Materials Science & Engineering | College of Engineering
Balancing performance and sustainability in new materials discovery via machine learning
Taylor Sparks, Assistant Professor
Many of the most exciting new developments in engineering and technology can be traced back to the discovery of new materials which exhibit exciting new properties. However, one of the main challenges in discovering new materials is that the process has traditionally been a high-risk, low-reward endeavor with low odds of identifying a new material with exciting new properties. In fact, many of the most exciting new materials from high temperature superconductors to teflon fluoropolymers have been discovered by "accident" by fortuity and chance. Moreover, even when materials are designed for a given application little thought is given to economic, environmental, and other sustainability factors that may limit the eventual deployment of new materials. For example, rare-earth laden magnets, noble metals in catalysts, or toxic heavy-metals in solar cells and batteries. Going forward, a fundamentally new approach must be utilized that will enable the discovery of new materials at a radically increased pace by reducing the risk associated with exploring chemical "whitespace." One exciting new field, which the PI is a pioneer in, is using machine learning techniques to predict material performance before synthesis ever occurs. The advent of big data in materials science and other science fields has put machine learning in a position to provide exciting new developments that far outpace traditional one-at-a-time synthetic approaches. However, at the heart of machine learning is gathering, curating, and preparing data to be utilized as training datasets in machine learning algorithms. There is an enormous amount of work to be done in collecting this data especially with an eye towards sustainability metrics.
School of Computing | College of Engineering
Automated Dungeon Mastering
Rogelio Cardona-Rivera, Assistant Professor
This project targets the development of an artificial intelligence (AI) agent capable of running (in whole or in part) a tabletop role-playing game (i.e. serving as a "dungeon master"). The development of such an agent is said to be a "grand challenge" of the interactive storytelling research community. The student(s) will develop an AI agent that automates a lot of the necessary minutiae that happens during a session of the role-playing game Dungeons & Dragons (D&D). In D&D, the dungeon master (DM):
"is the game organizer and participant in charge of creating the details and challenges of a given adventure, while maintaining a realistic continuity of events. In effect, the Dungeon Master controls all aspects of the game, except for the actions of the player characters (PCs), and describes to the players what they see and hear."

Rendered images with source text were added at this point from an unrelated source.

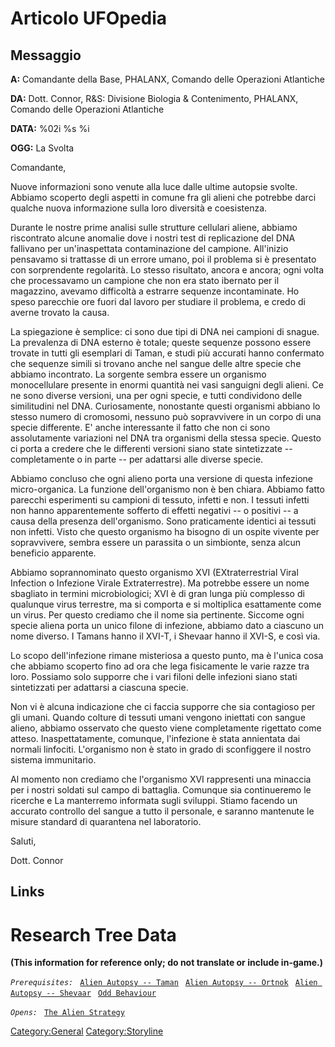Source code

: # Articolo UFOpedia

## Messaggio

**A:** Comandante della Base, PHALANX, Comando delle Operazioni
Atlantiche

**DA:** Dott. Connor, R&S: Divisione Biologia & Contenimento, PHALANX,
Comando delle Operazioni Atlantiche

**DATA:** %02i %s %i

**OGG:** La Svolta

Comandante,

Nuove informazioni sono venute alla luce dalle ultime autopsie svolte.
Abbiamo scoperto degli aspetti in comune fra gli alieni che potrebbe
darci qualche nuova informazione sulla loro diversità e coesistenza.

Durante le nostre prime analisi sulle strutture cellulari aliene,
abbiamo riscontrato alcune anomalie dove i nostri test di replicazione
del DNA fallivano per un'inaspettata contaminazione del campione.
All'inizio pensavamo si trattasse di un errore umano, poi il problema si
è presentato con sorprendente regolarità. Lo stesso risultato, ancora e
ancora; ogni volta che processavamo un campione che non era stato
ibernato per il magazzino, avevamo difficoltà a estrarre sequenze
incontaminate. Ho speso parecchie ore fuori dal lavoro per studiare il
problema, e credo di averne trovato la causa.

La spiegazione è semplice: ci sono due tipi di DNA nei campioni di
snague. La prevalenza di DNA esterno è totale; queste sequenze possono
essere trovate in tutti gli esemplari di Taman, e studi più accurati
hanno confermato che sequenze simili si trovano anche nel sangue delle
altre specie che abbiamo incontrato. La sorgente sembra essere un
organismo monocellulare presente in enormi quantità nei vasi sanguigni
degli alieni. Ce ne sono diverse versioni, una per ogni specie, e tutti
condividono delle similitudini nel DNA. Curiosamente, nonostante questi
organismi abbiano lo stesso numero di cromosomi, nessuno può
sopravvivere in un corpo di una specie differente. E' anche interessante
il fatto che non ci sono assolutamente variazioni nel DNA tra organismi
della stessa specie. Questo ci porta a credere che le differenti
versioni siano state sintetizzate -- completamente o in parte -- per
adattarsi alle diverse specie.

Abbiamo concluso che ogni alieno porta una versione di questa infezione
micro-organica. La funzione dell'organismo non è ben chiara. Abbiamo
fatto parecchi esperimenti su campioni di tessuto, infetti e non. I
tessuti infetti non hanno apparentemente sofferto di effetti negativi --
o positivi -- a causa della presenza dell'organismo. Sono praticamente
identici ai tessuti non infetti. Visto che questo organismo ha bisogno
di un ospite vivente per sopravvivere, sembra essere un parassita o un
simbionte, senza alcun beneficio apparente.

Abbiamo soprannominato questo organismo XVI (EXtraterrestrial Viral
Infection o Infezione Virale Extraterrestre). Ma potrebbe essere un nome
sbagliato in termini microbiologici; XVI è di gran lunga più complesso
di qualunque virus terrestre, ma si comporta e si moltiplica esattamente
come un virus. Per questo crediamo che il nome sia pertinente. Siccome
ogni specie aliena porta un unico filone di infezione, abbiamo dato a
ciascuno un nome diverso. I Tamans hanno il XVI-T, i Shevaar hanno il
XVI-S, e così via.

Lo scopo dell'infezione rimane misteriosa a questo punto, ma è l'unica
cosa che abbiamo scoperto fino ad ora che lega fisicamente le varie
razze tra loro. Possiamo solo supporre che i vari filoni delle infezioni
siano stati sintetizzati per adattarsi a ciascuna specie.

Non vi è alcuna indicazione che ci faccia supporre che sia contagioso
per gli umani. Quando colture di tessuti umani vengono iniettati con
sangue alieno, abbiamo osservato che questo viene completamente
rigettato come atteso. Inaspettatamente, comunque, l'infezione è stata
annientata dai normali linfociti. L'organismo non è stato in grado di
sconfiggere il nostro sistema immunitario.

Al momento non crediamo che l'organismo XVI rappresenti una minaccia per
i nostri soldati sul campo di battaglia. Comunque sia continueremo le
ricerche e La manterremo informata sugli sviluppi. Stiamo facendo un
accurato controllo del sangue a tutto il personale, e saranno mantenute
le misure standard di quarantena nel laboratorio.

Saluti,

Dott. Connor

## Links

# Research Tree Data

**(This information for reference only; do not translate or include
in-game.)**

*`Prerequisites:`*
` `[`Alien Autopsy -- Taman`](Aliens/Taman "wikilink")
` `[`Alien Autopsy -- Ortnok`](Aliens/Ortnok "wikilink")
` `[`Alien Autopsy -- Shevaar`](Aliens/Shevaar "wikilink")
` `[`Odd Behaviour`](Aliens/Odd_Behaviour "wikilink")

*`Opens:`*
` `[`The Alien Strategy`](Research/The_Alien_Strategy "wikilink")

[Category:General](Category:General "wikilink")
[Category:Storyline](Category:Storyline "wikilink")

Storytelling is increasingly relied upon in technology applications to entertain, educate, and engage our society in more compelling ways. This project will explore technology that may enable the automatic production of on-demand, user-specific narrative tailored to a person's specific background and information needs. The research will further advance society by serving as a technological foundation for novel systems leveraging narrative in contexts where we already see the use of manually/semi-manually created narratives in virtual environments, such as training and learning, entertainment, rehabilitation therapy, intelligence analysis, cognitive intervention for aging populations, automated news generation, and health care communication.